=== GIVEN PASSAGE ===
#####

In 1994, an apparently new religious event took place in the warehousing area of Pearson International Airport at Toronto. What hit the headlines was stories of strange behaviour, especially falling, and 'holy laughter', and the huge crowds-including international travellers-that were quickly attracted to the scene. The church itself was then part of the California-based Vineyard network, and those headlines appeared first in the UK, starting with a Sunday Telegraph story in June 1994. The Canadian setting seemed, superficially, almost incidental to the action. By late 1995, however, the Vineyard churches disassociated from Toronto, and the renamed Toronto Airport Christian Fellowship went more-or-less amicably on its own way. The 'Toronto Blessing' (hereafter, 'Blessing') became an indigenous, if widely networked, local church.
The airport setting was significant, because it put the action neatly at the centre of a travel hub, of both international travel and ground transportation. As John Lovelace suggests, the Blessing is the 'jet-age version of the frontier camp meetings' (quoted in Hindmarsh 1995: 5). Out-of-town visitors come from many countries (over 25 in the first year) in droves (300,000 by mid-1996, 10% of whom were British) (Faith and Order Committee 1996). In the UK, over 4,000 churches are said to be touched by the Toronto Blessing (Hindmarsh 1995: 4). Indeed, it has been suggested that the Canadian context, defined by being 'not American', may have given the Blessing a credibility in the UK that it might have lacked south of the border (Faith and Order Committee 1996). Perhaps the Canadian airport setting is more than incidental to the spread of the Blessing.
Mere accessibility, even with value-added Canadian credibility, does not explain satisfactorily the success of the Blessing. Rather, it has to be understood in relation to a broad constellation of factors, both global and (post)modern. These include issues of communication and of consumerism, each of which may be viewed in both a positive and a negative light by those involved in or sympathetic to the Blessing. These issues are also in constant tension with each other, and are experienced differently in different cultural contexts. If, for instance, the charismatic experience, epitomised in the Blessing, is seen as breaking out of traditional authorities and structures of religious life (to establish a fresh market niche?) then the very use of ClTs and certain fresh kinds of organization could eventually put constraints on the movement, routinizing it in classic Weberian ways (Poloma 1996a).

#####

=== SUPPLIED ENTRIES ===
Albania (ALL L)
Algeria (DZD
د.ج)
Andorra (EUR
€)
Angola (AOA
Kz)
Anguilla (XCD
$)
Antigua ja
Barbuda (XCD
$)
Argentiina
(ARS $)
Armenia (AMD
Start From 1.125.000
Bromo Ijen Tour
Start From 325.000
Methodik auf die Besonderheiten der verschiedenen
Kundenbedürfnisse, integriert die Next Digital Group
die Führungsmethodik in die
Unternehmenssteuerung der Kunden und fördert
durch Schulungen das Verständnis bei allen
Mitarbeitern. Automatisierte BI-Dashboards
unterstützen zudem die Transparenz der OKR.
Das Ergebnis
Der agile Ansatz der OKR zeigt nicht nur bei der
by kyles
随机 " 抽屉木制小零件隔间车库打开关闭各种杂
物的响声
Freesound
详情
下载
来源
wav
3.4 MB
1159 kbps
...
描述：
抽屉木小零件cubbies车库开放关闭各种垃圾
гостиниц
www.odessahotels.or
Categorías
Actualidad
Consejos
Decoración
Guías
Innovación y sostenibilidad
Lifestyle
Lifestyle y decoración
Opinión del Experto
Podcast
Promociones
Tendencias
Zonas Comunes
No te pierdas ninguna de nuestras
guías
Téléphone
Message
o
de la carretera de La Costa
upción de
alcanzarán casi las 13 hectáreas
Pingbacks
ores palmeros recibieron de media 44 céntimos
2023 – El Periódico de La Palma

#####

=== COMPLETE THE FOLLOWING ===
[1] According to the Toronto Blessing passage, which newspaper ran the first UK story about the event?
[2] Return the Toronto Blessing passage word for word, everything from "The airport setting" down to "spread of the Blessing.".
[3] Using the Toronto Blessing passage, tell whether each statement agrees with it: (a) By mid-1996, 300,000 out-of-town visitors had come. (b) The church was first part of a Canadian network. (c) The Vineyard churches cut ties with Toronto in 1994. Answer yes or no and quote the deciding words.

=== TASK ANSWERS ===
[1] The Sunday Telegraph, in June 1994.

[2]
The airport setting was significant, because it put the action neatly at the centre of a travel hub, of both international travel and ground transportation. As John Lovelace suggests, the Blessing is the 'jet-age version of the frontier camp meetings' (quoted in Hindmarsh 1995: 5). Out-of-town visitors come from many countries (over 25 in the first year) in droves (300,000 by mid-1996, 10% of whom were British) (Faith and Order Committee 1996). In the UK, over 4,000 churches are said to be touched by the Toronto Blessing (Hindmarsh 1995: 4). Indeed, it has been suggested that the Canadian context, defined by being 'not American', may have given the Blessing a credibility in the UK that it might have lacked south of the border (Faith and Order Committee 1996). Perhaps the Canadian airport setting is more than incidental to the spread of the Blessing.

[3]
(a) Yes: "300,000 by mid-1996"
(b) No: "The church itself was then part of the California-based Vineyard network"
(c) No: "By late 1995, however, the Vineyard churches disassociated from Toronto"